We got a cheap ($1.25) burger outside the stadium reasoning we would spend the last of our Bobs on beer inside the stadium. We were surprised to find there was NO beer, only water and sodas. We later read that the fans of the two teams had a reputation for being violently passionate and that riot police were deployed to mitigate any uprisings. Then it made sense why there was no alcohol to fuel the already energetic fans. We opted to get some meatloaf patties?, the driest yucca fries we’ve ever had, and a very (necessary) refreshing cup of Coca Cola.

The fans on both sides were so passionate and were signing and yelling and dancing for over an hour before the game even started. Finally, as the players came out, the fans stretched blue banners all the way to the top of the stadium and threw scraps of paper into the air. Our side had a band, many shirtless men, and then-fireworks!

Blooming somehow scored a goal early in the game and then were forever on defense. Toward the end of the game, green scored and spirits around us plummeted. With just a few minutes left our team somehow gained control of the ball and fired on the goal- missing it by a hand length. But before I could start filming again they somehow scored, right before the time ran out, bringing the final score to Blooming 2; Oriente Petrolero 1. The Blooming fans were SO happy – even Carl took his shirt off and swung it around his head. Everyone sang in unison, fans climbed up the fence, and there were more fireworks! It was so much fun to be in the middle of the chaotic celebration.

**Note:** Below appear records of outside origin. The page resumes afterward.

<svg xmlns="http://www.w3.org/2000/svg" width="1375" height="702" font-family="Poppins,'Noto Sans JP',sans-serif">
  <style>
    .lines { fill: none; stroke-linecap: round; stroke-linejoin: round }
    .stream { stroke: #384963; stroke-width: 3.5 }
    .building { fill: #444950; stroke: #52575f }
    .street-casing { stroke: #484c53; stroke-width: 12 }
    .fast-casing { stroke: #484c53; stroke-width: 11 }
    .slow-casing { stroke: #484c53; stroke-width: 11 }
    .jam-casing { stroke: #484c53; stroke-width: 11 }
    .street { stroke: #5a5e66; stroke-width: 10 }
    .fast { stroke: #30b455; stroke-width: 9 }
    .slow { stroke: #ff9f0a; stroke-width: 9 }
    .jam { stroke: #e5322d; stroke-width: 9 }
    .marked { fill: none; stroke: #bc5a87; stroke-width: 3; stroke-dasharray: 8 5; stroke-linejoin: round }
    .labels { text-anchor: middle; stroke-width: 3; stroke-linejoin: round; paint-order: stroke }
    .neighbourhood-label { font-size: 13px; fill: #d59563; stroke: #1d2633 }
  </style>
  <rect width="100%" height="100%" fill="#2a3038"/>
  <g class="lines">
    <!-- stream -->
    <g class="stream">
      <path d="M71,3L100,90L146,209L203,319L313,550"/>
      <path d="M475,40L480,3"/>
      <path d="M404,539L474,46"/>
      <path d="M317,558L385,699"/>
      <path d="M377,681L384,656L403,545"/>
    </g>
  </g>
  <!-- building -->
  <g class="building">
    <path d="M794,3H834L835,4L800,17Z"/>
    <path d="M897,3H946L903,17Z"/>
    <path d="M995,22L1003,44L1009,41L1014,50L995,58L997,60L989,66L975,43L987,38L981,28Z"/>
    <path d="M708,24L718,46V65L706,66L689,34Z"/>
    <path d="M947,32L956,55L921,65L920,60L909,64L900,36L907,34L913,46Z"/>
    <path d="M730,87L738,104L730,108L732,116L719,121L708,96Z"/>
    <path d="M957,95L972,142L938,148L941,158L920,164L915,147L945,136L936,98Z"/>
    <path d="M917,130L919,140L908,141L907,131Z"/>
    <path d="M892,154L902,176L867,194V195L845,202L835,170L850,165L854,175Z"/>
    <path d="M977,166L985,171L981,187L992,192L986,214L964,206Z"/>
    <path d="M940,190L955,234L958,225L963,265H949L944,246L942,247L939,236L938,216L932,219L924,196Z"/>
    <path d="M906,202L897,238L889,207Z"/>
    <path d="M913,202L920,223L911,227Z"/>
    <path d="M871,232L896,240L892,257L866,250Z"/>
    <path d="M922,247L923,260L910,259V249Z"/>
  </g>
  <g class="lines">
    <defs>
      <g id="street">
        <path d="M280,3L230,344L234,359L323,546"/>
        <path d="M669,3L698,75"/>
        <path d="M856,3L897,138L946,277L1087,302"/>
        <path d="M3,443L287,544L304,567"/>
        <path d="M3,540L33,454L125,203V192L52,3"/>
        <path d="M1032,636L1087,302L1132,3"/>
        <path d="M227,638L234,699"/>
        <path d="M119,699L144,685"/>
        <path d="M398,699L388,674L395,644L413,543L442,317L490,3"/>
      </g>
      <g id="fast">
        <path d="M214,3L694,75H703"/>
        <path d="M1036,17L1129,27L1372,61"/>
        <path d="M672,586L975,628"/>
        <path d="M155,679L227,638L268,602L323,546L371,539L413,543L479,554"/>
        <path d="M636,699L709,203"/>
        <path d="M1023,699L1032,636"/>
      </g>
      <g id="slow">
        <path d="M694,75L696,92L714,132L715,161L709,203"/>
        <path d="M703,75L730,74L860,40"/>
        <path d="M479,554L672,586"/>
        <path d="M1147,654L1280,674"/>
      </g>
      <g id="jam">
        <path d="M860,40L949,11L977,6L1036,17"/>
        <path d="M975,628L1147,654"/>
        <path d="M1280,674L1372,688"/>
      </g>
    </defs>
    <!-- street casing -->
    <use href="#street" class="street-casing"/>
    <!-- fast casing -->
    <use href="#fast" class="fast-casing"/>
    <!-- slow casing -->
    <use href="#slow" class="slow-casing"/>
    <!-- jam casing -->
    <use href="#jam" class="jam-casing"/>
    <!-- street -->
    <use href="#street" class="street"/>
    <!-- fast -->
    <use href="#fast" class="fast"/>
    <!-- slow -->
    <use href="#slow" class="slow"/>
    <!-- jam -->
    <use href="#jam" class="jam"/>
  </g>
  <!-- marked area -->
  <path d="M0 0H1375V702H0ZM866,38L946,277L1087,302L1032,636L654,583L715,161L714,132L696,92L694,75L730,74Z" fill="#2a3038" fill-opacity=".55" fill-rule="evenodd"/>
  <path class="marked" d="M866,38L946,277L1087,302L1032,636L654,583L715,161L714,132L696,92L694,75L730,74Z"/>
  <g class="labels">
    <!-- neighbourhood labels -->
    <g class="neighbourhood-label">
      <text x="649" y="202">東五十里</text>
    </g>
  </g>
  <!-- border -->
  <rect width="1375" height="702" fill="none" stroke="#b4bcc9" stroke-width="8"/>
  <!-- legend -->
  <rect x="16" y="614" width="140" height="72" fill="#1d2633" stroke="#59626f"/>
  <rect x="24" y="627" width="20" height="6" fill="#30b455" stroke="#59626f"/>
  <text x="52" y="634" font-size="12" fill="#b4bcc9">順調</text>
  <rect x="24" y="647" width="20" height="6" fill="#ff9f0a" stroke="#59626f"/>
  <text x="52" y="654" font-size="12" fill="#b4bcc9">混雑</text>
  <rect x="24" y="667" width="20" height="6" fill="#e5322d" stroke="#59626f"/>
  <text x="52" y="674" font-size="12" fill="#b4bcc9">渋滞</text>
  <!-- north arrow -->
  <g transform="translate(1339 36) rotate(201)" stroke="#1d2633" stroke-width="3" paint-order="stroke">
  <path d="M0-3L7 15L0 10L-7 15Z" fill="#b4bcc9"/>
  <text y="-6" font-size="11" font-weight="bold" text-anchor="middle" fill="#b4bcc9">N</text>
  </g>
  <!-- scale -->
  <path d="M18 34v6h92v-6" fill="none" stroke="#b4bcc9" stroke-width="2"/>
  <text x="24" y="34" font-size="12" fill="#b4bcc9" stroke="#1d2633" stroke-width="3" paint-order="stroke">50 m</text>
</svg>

We walked with the crowds back through the center of town. Eventually the fútbol crowds transitioned into the clubbing crowds and we admired how nicely all the cute young people were dressed. We walked by a Santa Cruz Brewery location. We had been to an SBC in the trendy, outer neighborhood but this downtown location was only open on weekends, we didn’t know why. When we got in, we realized why. It wasn’t a brewery- it was a club. Just like the Chapultepec cervecería had tricked us, we realized that brewery was a misnomer. They did make their own beer but the place was nothing like a mountain town brewery in the US. It was a night club with a DJ blaring music, disc lights flashing and smoke machines in each corner.

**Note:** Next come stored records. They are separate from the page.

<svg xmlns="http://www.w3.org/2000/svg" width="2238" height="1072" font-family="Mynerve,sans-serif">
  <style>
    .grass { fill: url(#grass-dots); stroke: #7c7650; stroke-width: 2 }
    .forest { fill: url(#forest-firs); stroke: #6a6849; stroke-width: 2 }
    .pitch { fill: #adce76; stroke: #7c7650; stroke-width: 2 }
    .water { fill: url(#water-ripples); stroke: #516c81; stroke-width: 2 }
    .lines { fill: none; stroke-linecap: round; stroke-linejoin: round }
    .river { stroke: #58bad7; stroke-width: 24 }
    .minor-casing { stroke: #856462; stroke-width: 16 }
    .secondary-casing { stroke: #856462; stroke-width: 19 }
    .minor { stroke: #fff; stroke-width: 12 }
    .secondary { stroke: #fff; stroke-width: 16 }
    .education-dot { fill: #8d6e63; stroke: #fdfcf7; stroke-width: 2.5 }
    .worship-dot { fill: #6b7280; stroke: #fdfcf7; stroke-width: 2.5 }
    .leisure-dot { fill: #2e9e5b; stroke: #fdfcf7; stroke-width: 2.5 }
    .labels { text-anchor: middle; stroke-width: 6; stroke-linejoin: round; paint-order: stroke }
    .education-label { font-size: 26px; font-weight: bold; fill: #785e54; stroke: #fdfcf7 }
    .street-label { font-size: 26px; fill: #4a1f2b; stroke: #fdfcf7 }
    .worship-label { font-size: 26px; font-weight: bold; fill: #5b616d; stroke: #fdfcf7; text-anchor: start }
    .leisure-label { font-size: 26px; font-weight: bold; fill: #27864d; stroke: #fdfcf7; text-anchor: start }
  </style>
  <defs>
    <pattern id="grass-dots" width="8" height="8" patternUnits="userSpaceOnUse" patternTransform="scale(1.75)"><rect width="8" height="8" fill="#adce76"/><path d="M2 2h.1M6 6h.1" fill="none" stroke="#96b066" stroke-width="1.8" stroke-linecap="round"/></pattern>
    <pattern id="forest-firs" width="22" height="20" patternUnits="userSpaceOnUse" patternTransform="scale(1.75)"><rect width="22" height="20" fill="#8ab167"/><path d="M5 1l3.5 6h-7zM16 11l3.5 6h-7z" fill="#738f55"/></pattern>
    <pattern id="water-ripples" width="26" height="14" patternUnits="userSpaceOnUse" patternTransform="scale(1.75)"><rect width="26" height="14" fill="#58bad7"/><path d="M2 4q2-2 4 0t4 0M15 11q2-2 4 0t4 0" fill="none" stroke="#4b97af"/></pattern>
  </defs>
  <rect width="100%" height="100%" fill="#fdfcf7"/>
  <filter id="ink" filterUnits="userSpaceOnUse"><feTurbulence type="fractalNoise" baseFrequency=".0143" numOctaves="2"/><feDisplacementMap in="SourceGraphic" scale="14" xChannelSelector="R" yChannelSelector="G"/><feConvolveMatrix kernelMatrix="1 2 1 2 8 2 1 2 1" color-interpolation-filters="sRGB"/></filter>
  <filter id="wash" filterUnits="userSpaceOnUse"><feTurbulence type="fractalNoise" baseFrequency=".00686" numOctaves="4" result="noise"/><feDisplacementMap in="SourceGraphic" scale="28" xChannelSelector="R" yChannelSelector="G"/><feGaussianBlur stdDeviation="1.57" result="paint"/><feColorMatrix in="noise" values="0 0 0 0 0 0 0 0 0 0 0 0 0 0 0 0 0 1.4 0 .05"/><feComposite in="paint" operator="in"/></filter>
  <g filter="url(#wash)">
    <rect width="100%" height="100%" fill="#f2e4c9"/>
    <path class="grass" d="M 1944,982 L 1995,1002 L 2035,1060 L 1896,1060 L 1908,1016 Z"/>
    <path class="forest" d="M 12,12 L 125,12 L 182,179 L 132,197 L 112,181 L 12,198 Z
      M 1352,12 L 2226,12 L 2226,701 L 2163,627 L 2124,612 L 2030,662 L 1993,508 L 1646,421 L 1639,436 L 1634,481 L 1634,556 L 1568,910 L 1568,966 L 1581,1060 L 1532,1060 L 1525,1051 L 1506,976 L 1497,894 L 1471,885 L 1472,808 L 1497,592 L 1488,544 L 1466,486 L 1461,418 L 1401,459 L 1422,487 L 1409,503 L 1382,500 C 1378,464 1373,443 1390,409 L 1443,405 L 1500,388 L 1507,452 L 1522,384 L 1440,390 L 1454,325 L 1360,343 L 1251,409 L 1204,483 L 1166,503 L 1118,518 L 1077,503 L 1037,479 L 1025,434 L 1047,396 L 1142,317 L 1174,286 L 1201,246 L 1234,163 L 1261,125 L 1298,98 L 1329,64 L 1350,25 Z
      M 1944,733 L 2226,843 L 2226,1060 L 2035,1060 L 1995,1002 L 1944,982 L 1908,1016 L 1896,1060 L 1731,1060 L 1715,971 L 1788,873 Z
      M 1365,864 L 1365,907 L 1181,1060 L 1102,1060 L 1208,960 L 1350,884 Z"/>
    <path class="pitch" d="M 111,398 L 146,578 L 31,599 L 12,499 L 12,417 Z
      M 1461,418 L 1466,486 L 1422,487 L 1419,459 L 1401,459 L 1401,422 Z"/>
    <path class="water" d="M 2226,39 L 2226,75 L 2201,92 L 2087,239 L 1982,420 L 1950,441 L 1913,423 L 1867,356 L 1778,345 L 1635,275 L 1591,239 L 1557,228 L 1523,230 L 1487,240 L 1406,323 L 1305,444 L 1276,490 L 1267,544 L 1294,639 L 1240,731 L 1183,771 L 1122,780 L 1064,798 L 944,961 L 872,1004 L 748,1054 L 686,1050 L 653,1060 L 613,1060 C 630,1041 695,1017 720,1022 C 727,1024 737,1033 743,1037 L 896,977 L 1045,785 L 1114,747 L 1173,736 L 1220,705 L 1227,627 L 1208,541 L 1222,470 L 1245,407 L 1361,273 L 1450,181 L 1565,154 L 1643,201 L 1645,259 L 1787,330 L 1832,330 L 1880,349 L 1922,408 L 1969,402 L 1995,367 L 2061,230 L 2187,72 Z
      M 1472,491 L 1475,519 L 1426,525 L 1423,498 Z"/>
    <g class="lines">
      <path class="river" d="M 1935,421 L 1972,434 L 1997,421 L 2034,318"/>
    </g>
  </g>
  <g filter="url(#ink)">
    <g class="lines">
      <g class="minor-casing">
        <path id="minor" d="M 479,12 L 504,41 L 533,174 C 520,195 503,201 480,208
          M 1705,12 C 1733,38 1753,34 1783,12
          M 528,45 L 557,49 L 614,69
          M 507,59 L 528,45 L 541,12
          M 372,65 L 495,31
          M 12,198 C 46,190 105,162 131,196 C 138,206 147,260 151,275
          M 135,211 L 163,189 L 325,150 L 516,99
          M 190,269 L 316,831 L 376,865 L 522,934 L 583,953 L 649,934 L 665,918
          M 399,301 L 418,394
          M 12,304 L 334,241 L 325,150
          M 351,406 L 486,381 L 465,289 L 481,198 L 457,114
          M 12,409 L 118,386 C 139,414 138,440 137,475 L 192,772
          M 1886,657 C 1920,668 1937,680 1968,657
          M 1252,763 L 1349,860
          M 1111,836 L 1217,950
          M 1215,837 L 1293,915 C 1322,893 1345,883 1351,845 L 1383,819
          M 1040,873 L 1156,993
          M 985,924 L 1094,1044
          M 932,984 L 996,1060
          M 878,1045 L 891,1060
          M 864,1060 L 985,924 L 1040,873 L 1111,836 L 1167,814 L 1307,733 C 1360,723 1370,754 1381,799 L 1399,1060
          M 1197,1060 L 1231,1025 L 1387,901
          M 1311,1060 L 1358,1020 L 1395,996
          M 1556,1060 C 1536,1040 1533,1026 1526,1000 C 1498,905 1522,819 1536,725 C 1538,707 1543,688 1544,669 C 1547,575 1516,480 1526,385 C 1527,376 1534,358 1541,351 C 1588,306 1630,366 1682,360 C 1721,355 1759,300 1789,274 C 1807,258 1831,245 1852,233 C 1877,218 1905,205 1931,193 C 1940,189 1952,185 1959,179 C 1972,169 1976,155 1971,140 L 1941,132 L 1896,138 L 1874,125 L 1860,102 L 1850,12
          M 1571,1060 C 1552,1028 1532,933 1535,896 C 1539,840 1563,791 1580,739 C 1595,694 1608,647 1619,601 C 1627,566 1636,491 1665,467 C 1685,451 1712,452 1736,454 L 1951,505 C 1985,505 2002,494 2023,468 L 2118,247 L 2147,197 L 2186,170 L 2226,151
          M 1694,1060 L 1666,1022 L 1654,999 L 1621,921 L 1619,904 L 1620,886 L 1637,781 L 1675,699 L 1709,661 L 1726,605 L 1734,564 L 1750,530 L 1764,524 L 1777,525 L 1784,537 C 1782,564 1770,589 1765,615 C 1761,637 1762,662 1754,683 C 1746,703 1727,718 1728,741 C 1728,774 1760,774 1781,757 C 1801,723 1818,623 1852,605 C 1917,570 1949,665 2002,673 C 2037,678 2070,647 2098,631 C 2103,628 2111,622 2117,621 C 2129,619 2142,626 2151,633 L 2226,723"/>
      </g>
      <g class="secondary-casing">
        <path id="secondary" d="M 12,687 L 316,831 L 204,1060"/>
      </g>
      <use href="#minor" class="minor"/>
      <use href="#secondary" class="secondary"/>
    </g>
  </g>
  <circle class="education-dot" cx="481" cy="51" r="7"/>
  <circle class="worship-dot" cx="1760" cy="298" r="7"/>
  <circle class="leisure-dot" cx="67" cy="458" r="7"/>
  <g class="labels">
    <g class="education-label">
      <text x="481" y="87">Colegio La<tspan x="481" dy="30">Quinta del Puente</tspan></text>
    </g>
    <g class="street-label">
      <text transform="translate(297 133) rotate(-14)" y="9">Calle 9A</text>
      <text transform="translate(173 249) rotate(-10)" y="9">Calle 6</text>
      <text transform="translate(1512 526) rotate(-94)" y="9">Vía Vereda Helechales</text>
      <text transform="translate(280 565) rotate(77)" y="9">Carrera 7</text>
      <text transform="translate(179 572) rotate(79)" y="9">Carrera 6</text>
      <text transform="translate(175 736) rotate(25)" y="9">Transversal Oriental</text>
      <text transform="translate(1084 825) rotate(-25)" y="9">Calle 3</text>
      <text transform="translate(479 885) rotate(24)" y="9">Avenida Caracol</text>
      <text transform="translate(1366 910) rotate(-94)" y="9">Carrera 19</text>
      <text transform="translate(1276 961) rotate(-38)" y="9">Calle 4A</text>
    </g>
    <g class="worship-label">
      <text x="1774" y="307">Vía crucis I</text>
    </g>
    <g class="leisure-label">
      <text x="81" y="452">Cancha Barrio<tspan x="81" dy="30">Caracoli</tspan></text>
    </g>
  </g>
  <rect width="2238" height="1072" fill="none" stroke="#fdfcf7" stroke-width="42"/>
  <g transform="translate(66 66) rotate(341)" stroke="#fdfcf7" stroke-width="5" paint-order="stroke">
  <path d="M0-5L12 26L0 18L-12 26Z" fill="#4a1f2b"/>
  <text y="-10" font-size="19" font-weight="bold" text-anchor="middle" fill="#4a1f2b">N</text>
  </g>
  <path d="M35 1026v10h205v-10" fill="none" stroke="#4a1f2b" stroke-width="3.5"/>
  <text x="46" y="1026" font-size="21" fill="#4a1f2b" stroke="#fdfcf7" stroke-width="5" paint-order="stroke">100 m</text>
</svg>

We didn’t have a reservation (obvi) so they put us at a table directly next to the men’s bathroom. Lovely. We sipped our IPAs and people watched all the nicely dressed club-goers. A woman in a nice dress with the word Uyuni on the belt came over and offered us two free Uyuni beers (one with salt!) if we took a picture with her and the beers. We had wanted to try the salty Uyuni beer anyways so we were thrilled at the opportunity for a free one. Of course we accepted so hopefully we are on a Uyuni ad someday.